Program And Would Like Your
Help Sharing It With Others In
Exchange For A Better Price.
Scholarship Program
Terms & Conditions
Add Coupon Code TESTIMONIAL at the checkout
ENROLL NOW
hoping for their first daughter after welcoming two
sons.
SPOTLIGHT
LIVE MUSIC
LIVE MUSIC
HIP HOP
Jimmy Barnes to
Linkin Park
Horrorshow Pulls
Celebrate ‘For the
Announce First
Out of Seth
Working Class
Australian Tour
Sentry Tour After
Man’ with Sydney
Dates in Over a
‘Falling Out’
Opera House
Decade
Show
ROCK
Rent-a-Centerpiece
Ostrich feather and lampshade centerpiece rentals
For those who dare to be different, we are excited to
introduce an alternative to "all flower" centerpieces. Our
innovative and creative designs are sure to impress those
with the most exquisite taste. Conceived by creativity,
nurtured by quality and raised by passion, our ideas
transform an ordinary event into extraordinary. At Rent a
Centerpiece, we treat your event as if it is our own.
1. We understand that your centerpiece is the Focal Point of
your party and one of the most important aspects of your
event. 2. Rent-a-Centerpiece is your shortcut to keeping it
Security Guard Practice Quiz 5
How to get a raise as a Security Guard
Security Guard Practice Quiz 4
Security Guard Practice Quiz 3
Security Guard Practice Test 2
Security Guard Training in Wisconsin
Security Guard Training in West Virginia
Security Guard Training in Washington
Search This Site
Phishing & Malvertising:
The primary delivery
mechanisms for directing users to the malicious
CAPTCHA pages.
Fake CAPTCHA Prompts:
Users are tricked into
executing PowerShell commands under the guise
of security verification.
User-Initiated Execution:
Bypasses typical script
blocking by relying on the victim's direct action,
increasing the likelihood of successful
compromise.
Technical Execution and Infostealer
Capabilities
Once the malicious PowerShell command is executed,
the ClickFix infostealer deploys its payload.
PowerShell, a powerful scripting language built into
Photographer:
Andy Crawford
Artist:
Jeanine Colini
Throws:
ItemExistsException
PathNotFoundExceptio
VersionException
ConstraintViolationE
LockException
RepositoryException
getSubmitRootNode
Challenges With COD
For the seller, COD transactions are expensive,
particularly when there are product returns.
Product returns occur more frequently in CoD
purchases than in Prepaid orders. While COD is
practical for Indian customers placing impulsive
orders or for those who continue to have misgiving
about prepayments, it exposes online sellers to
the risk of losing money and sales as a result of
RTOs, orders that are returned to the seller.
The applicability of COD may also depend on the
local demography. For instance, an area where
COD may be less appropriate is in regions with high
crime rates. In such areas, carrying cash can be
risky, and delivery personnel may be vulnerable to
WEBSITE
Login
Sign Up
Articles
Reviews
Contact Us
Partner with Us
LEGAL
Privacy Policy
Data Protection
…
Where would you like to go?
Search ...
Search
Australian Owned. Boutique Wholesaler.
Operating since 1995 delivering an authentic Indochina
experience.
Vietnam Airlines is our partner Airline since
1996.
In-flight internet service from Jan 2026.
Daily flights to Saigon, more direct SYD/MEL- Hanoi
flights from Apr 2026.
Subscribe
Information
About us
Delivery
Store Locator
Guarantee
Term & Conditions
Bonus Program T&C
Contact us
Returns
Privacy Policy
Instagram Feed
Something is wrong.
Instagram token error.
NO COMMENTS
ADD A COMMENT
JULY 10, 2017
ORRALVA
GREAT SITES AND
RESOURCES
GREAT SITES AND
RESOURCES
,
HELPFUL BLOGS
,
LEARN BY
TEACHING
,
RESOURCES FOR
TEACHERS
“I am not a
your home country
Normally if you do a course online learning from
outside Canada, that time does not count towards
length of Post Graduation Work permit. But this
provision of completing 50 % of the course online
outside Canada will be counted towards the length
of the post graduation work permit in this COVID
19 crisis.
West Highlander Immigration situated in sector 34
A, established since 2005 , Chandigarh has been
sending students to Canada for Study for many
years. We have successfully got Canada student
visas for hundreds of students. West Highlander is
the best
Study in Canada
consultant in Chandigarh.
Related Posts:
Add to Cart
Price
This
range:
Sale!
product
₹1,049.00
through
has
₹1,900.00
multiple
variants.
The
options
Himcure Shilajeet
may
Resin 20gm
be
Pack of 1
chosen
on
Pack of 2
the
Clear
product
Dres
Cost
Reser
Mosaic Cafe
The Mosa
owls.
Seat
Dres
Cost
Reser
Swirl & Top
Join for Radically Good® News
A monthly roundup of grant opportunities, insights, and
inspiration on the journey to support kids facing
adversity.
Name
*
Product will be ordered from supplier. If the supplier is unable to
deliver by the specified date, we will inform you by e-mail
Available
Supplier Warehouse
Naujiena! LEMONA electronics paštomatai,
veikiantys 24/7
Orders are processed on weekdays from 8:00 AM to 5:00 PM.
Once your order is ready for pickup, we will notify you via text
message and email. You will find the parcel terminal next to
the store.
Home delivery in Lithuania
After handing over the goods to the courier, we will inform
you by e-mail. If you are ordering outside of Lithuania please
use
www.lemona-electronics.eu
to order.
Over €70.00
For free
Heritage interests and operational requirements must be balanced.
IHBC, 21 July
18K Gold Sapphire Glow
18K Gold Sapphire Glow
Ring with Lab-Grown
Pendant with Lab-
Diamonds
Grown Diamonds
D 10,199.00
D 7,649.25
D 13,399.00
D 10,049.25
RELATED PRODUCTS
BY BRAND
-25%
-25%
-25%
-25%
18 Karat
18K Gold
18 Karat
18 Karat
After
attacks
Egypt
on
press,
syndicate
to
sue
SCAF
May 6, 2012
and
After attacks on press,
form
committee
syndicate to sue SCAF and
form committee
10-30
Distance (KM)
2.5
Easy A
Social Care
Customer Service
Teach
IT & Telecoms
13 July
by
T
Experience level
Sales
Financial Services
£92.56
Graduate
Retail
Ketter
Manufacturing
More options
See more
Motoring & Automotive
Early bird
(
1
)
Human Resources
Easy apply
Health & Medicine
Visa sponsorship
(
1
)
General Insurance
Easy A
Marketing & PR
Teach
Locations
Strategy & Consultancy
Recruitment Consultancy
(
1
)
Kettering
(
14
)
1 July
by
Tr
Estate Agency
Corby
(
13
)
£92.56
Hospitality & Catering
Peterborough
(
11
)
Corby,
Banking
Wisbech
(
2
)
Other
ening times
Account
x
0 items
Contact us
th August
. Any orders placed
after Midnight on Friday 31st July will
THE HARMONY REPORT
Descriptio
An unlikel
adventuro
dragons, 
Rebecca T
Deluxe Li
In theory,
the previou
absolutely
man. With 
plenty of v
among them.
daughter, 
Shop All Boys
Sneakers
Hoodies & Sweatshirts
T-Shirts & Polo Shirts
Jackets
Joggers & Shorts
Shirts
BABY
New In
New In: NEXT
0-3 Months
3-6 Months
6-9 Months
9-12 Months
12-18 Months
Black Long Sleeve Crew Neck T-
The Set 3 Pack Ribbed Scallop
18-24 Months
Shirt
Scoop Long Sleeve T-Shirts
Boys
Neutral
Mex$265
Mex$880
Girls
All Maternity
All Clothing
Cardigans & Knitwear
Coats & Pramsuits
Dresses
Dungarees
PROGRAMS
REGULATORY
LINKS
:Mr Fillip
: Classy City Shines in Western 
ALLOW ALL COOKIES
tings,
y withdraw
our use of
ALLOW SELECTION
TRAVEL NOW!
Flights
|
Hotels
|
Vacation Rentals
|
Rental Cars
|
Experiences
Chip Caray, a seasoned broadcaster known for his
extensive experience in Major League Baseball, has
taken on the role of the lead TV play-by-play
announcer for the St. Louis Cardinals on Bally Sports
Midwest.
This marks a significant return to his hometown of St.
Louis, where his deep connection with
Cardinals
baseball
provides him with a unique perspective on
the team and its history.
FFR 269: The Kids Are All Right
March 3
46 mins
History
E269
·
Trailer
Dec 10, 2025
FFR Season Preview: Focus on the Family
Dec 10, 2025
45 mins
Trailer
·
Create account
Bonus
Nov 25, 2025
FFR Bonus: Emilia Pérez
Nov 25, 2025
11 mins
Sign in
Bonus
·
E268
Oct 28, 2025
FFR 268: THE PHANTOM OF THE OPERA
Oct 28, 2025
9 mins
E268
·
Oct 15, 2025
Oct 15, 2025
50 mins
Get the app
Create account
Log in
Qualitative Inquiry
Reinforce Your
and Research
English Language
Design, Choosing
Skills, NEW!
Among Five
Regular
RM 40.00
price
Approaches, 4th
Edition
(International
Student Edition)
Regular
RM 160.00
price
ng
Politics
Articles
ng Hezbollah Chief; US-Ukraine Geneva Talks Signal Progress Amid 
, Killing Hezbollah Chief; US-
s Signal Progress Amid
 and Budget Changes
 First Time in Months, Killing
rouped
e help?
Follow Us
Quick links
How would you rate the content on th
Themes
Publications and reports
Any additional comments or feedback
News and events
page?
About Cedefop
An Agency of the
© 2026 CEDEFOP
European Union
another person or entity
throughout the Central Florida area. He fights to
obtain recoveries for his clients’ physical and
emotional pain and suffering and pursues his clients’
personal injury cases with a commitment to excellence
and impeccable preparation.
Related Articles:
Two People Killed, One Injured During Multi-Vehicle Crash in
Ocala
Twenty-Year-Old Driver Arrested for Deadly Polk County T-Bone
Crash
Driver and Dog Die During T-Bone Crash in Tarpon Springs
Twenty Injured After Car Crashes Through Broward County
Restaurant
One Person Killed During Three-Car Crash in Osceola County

········

Assignment — Your answer should be the lines above, from the line containing "VersionException" up to and including the line containing "practical for Indian", reproduced exactly and with nothing else.

Task output —
VersionException
ConstraintViolationE
LockException
RepositoryException
getSubmitRootNode
Challenges With COD
For the seller, COD transactions are expensive,
particularly when there are product returns.
Product returns occur more frequently in CoD
purchases than in Prepaid orders. While COD is
practical for Indian customers placing impulsive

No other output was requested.